Collected data:
%%
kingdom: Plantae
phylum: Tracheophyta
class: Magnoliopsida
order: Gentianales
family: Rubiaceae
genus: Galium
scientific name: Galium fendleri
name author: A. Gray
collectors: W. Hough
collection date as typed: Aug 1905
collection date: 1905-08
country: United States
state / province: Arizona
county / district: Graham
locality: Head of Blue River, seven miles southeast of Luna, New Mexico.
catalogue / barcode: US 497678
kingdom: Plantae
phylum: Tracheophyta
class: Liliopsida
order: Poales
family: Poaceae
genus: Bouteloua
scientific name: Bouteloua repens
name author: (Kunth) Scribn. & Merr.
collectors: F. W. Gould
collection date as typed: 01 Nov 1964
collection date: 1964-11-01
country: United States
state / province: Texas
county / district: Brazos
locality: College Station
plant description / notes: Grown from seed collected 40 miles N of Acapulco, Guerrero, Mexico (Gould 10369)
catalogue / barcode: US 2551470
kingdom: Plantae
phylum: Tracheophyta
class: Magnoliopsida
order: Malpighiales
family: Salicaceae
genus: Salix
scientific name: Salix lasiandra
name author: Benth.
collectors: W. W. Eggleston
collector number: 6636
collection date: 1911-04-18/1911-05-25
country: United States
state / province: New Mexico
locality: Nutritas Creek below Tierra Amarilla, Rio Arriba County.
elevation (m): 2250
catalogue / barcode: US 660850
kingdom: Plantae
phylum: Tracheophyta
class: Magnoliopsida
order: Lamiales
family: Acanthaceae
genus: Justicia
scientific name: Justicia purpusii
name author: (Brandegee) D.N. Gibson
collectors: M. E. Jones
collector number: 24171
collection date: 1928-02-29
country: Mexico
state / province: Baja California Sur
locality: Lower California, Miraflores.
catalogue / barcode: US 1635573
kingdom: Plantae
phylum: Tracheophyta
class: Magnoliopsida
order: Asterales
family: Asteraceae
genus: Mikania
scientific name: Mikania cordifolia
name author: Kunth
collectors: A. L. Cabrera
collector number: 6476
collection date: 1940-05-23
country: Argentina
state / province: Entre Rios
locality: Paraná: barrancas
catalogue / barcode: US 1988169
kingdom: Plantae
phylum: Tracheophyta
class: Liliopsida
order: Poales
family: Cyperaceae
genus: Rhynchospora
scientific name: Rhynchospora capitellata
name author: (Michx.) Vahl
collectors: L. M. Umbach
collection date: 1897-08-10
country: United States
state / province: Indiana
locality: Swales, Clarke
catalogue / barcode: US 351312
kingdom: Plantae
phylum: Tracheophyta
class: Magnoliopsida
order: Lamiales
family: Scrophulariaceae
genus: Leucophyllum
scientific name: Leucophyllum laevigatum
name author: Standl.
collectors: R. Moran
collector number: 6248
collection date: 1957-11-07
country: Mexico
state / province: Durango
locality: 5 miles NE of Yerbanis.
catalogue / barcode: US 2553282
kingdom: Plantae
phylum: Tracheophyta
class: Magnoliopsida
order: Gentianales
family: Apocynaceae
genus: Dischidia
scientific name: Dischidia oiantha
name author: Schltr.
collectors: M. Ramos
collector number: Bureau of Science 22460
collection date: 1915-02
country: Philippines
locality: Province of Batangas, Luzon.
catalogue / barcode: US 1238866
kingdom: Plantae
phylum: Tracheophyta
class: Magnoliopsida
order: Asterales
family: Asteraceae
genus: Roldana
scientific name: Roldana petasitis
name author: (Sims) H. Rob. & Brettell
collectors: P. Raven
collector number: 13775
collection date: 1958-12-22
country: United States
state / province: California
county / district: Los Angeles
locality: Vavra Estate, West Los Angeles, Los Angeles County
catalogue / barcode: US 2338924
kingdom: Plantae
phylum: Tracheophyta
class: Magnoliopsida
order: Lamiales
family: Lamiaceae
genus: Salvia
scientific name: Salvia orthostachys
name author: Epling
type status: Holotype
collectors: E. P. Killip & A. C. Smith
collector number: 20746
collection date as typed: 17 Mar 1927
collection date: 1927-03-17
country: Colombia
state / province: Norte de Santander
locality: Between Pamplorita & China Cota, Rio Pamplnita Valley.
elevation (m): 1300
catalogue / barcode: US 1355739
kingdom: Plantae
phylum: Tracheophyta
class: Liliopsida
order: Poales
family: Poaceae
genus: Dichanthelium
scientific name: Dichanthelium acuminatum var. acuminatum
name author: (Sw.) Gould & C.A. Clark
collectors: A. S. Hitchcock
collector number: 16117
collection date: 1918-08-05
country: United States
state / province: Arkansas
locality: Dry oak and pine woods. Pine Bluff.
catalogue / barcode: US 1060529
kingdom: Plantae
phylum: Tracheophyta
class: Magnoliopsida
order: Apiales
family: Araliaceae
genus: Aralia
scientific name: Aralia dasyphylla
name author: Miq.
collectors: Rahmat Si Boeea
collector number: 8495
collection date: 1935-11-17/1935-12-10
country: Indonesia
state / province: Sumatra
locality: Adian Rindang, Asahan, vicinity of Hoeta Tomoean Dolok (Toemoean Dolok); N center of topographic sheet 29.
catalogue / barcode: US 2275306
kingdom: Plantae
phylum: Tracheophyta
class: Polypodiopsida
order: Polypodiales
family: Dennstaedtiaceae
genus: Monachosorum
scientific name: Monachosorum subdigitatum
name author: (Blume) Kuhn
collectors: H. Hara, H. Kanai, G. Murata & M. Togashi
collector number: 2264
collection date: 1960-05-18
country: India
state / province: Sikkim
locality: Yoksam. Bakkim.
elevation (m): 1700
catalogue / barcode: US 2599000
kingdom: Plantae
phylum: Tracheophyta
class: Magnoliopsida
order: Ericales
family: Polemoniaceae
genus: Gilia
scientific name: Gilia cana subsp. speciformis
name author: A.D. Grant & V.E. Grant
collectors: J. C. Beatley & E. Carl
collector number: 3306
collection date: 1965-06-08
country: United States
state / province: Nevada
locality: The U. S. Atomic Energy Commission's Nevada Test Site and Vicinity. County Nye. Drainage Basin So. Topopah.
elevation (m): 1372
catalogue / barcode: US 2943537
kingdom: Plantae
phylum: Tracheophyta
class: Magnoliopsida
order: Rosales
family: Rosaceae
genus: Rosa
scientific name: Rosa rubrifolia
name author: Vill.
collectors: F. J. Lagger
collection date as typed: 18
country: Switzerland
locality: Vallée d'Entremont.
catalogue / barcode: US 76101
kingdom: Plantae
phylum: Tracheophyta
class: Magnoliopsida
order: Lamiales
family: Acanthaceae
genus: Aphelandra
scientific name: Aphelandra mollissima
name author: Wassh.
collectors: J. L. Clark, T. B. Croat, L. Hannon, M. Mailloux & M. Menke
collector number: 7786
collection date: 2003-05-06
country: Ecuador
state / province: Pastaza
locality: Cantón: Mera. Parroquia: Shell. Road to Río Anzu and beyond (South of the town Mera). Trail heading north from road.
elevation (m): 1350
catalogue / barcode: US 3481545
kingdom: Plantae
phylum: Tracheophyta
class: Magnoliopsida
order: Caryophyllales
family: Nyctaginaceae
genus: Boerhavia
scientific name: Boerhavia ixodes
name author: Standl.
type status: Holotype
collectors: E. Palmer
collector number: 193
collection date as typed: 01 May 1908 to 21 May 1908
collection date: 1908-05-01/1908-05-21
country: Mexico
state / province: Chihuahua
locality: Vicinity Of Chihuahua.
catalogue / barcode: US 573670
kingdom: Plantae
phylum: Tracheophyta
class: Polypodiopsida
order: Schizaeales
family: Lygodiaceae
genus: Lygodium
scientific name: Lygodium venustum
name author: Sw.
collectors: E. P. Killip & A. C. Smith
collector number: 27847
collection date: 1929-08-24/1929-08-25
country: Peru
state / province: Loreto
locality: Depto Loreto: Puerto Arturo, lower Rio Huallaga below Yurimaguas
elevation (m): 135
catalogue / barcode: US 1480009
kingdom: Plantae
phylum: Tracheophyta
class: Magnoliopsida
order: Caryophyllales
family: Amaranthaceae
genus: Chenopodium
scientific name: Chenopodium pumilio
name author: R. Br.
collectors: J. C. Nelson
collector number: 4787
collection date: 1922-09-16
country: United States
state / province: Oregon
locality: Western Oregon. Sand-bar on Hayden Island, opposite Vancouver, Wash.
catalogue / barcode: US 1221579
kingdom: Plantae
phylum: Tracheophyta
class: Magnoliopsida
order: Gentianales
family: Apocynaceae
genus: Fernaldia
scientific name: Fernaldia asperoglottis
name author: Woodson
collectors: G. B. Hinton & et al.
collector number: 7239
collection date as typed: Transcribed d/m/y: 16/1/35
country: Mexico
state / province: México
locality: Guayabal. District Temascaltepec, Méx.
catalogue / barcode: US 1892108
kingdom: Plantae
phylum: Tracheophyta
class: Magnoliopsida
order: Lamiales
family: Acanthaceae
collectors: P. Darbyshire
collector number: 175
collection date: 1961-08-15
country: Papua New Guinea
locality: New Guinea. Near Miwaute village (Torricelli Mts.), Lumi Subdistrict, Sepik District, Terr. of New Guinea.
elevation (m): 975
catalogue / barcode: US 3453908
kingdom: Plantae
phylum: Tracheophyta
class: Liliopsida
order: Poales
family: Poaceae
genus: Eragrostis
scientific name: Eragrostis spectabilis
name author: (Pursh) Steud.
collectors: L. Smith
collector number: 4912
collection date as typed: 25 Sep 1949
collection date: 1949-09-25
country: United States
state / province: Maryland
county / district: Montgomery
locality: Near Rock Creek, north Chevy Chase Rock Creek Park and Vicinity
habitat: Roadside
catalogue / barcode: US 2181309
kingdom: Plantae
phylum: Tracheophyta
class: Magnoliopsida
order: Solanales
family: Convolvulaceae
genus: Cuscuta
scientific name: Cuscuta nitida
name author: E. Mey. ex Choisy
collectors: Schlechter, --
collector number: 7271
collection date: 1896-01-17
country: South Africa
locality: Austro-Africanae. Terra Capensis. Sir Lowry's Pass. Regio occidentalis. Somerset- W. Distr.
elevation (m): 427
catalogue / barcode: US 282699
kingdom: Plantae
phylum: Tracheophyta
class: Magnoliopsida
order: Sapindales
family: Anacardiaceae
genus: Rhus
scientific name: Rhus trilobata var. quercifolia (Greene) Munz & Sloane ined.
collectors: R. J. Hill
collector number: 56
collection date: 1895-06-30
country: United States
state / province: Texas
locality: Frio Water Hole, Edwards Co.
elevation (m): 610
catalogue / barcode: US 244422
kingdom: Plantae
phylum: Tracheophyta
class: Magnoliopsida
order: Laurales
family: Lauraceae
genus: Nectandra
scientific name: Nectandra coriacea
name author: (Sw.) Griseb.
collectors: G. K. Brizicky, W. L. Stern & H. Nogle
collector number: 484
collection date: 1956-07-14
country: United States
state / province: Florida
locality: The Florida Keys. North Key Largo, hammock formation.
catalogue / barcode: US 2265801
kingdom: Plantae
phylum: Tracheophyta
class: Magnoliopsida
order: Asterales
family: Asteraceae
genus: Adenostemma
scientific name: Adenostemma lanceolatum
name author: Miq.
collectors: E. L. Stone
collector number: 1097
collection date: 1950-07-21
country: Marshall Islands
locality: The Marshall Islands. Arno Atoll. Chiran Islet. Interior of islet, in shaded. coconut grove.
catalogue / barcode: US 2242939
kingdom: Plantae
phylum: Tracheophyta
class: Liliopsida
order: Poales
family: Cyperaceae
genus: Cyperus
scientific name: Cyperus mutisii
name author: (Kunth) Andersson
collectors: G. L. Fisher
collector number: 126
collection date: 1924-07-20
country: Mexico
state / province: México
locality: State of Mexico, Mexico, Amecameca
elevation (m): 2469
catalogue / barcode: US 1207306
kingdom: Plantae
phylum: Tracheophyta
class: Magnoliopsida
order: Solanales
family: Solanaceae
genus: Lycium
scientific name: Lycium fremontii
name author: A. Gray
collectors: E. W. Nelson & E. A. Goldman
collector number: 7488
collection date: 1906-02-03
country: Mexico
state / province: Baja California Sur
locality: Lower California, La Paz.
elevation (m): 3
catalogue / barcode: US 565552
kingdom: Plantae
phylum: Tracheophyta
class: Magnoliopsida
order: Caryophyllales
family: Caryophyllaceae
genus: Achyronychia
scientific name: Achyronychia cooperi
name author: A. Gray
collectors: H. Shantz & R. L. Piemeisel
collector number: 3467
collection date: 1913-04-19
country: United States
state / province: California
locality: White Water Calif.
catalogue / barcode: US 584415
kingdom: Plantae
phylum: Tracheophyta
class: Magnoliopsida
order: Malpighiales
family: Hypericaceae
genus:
%%
▶ **What you are asked to do**: Rewrite the material from the line with "collection date: 1911-04-18/1911-05-25" up to and including the line with "genus: Justicia", changing "locality" to "site" and keeping everything else the same.

▶ **Exercise output**:
collection date: 1911-04-18/1911-05-25
country: United States
state / province: New Mexico
site: Nutritas Creek below Tierra Amarilla, Rio Arriba County.
elevation (m): 2250
catalogue / barcode: US 660850
kingdom: Plantae
phylum: Tracheophyta
class: Magnoliopsida
order: Lamiales
family: Acanthaceae
genus: Justicia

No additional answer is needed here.